スペインのあたらしい年金額の計算は複雑
Así se calcularán las nuevas pensiones
El método de cálculo para calcular la actualización de las pensiones es muy complicado
Miguel Jiménez Madrid 26 MAY 2013 - 21:33 CET
So new pensions will be calculated
The calculation method for calculating pensions update is very complicated
Miguel Jiménez Madrid 26 MAY 2013 - 21:33 CET
Experts say the commission appointed by the Government for the sustainability factor and expect effective social support, "it is necessary that the formulas are easily understood." It is not clear that this is achieved with its proposal. Facing the current system, in which the pension rise (in principle) the same as the CPI, experts now propose two new formulas that complicate the calculation.
The first formula is quite simple. It's called "intergenerational equity ratio of new pensions". The initial pension is multiplied by this ratio, so that pensioners retiring go with a longer life expectancy receive a lower initial pension. For example, assuming that the initial pension of 2014 is 1 for those retiring at age 65, for those who do so in 2015 the initial pension would be 0.9977, which is the result of dividing life expectancy at age 65 in 2014 and 2015 (20.27 from 20.34). With current projections, the coefficient would be 0.9381 in 2024 and 0.8832 in 2034, equivalent reductions in the initial pension of 6% and 12%, respectively.
But the formula is complicated upgrade the pensions, which will affect current and future pensioners. CPI Instead, apply a formula in which the key is the income and expenses of the system. First divide the growth (in per unit) of contributions expected (1 + g * l, t) between the product of the growing number of pension plans (1 + g * P't) by the expected increase in the pension mean (1 + g * pms't) by the substitution effect. To understand, for example, if prices are expected to fall by 1%, the average pension will grow by 2% and that the number of pensions grow by 1%, the formula would be (0.99 / (1.02 * 1 , 01)) = 0.961. In these times when the prices fall by loss of employment, while the number of pensioners and the average pension rises, the formula would give less than 1.

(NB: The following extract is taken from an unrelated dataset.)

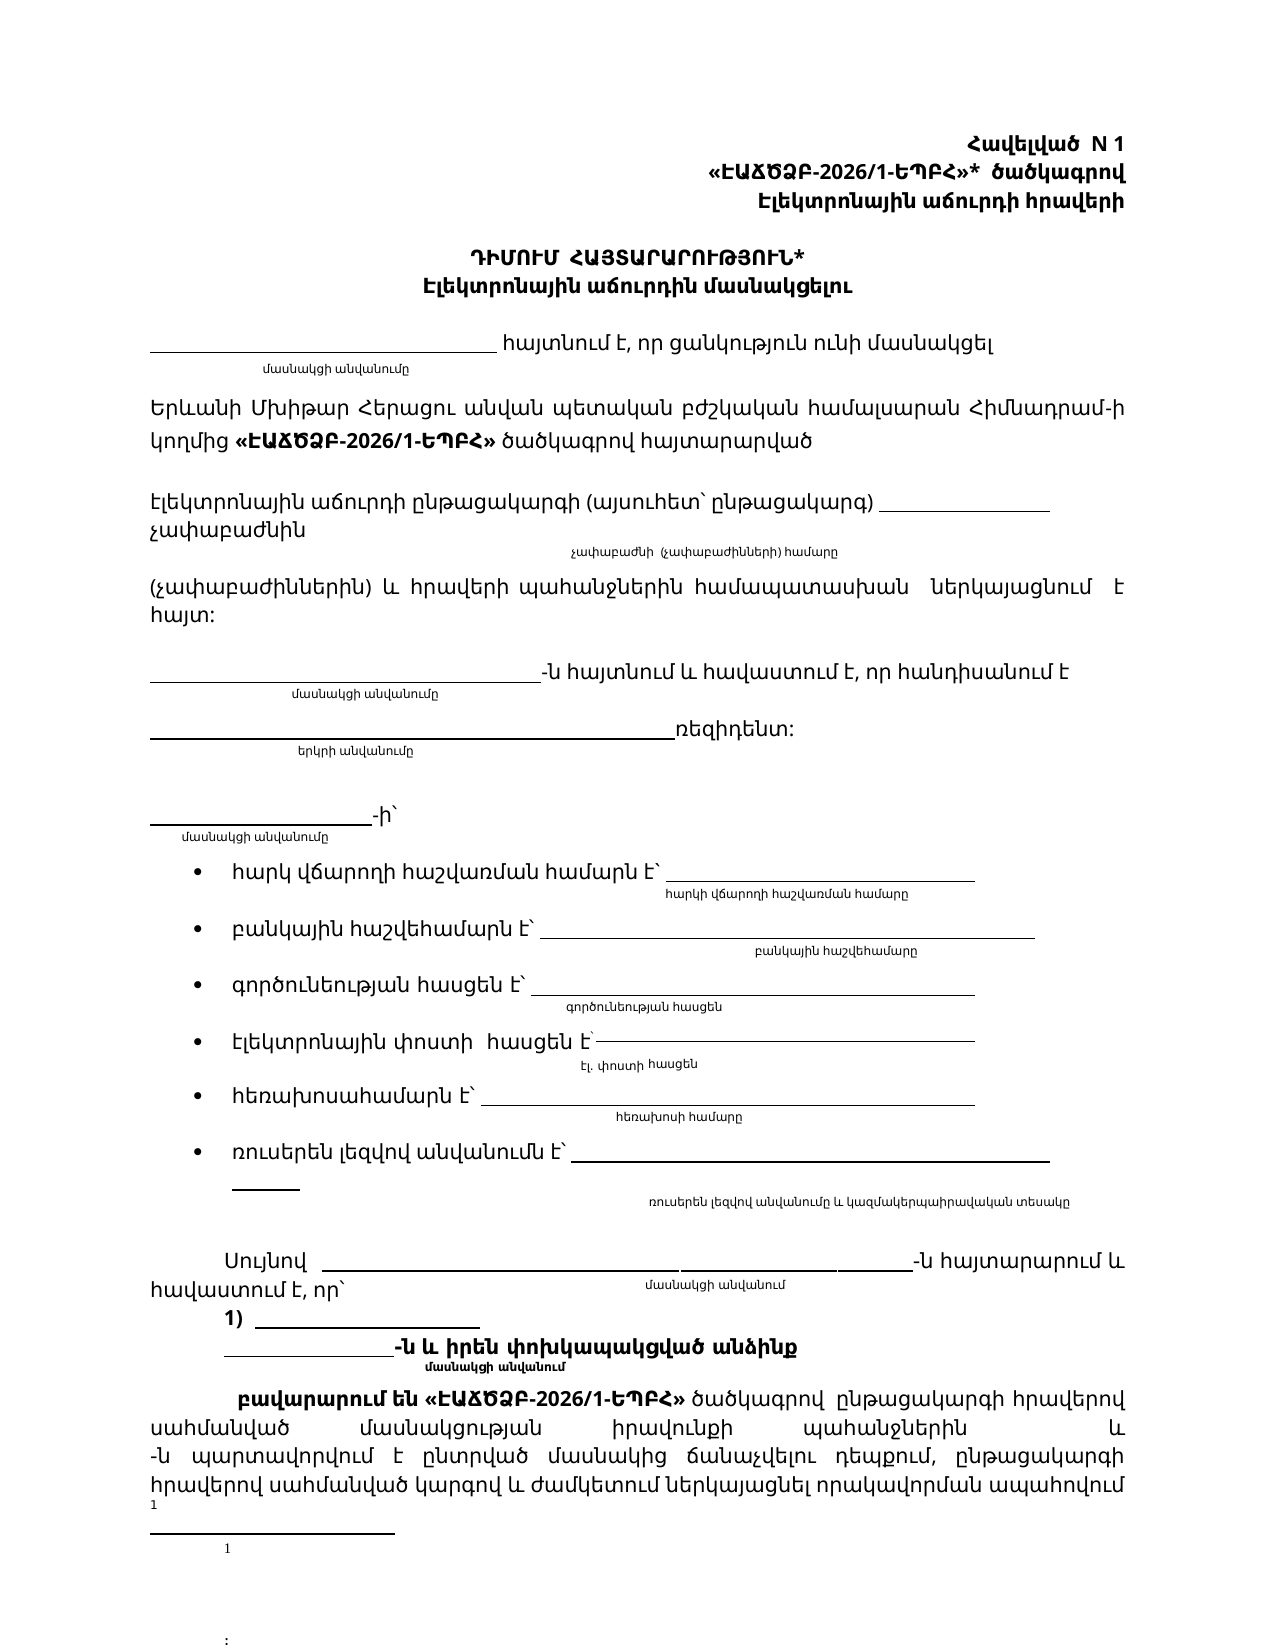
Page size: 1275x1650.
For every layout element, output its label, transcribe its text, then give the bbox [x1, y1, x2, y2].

The coefficient in turn, is multiplied by a ratio between income and expenditure (I / G) system, with an exponent (alpha) between 0 and 1 that sets the pace at which you want to fill the gap or, if surplus , the part that is intended to improve pension and what goes to the reserve fund.
The formula is complicated because the idea is to apply these factors to the data of a single year, but as an arithmetic moving average (*) or geometric (') to include the most recent years and forecasts for the next, for try to dissociate cycle. But after five years of crisis and a weak recovery prospects, waiting to specify some parameters, the application of this formula would most likely be a reduction in the pensions for several years. If you want to avoid nominal cuts, would probably freeze several years, representing a reduction in real terms.
In the formula of the experts, the CPI or is or was expected, except for a roof in good times. Therefore, this formula would be a revolution. Pensions have definitely leave guaranteed purchasing power.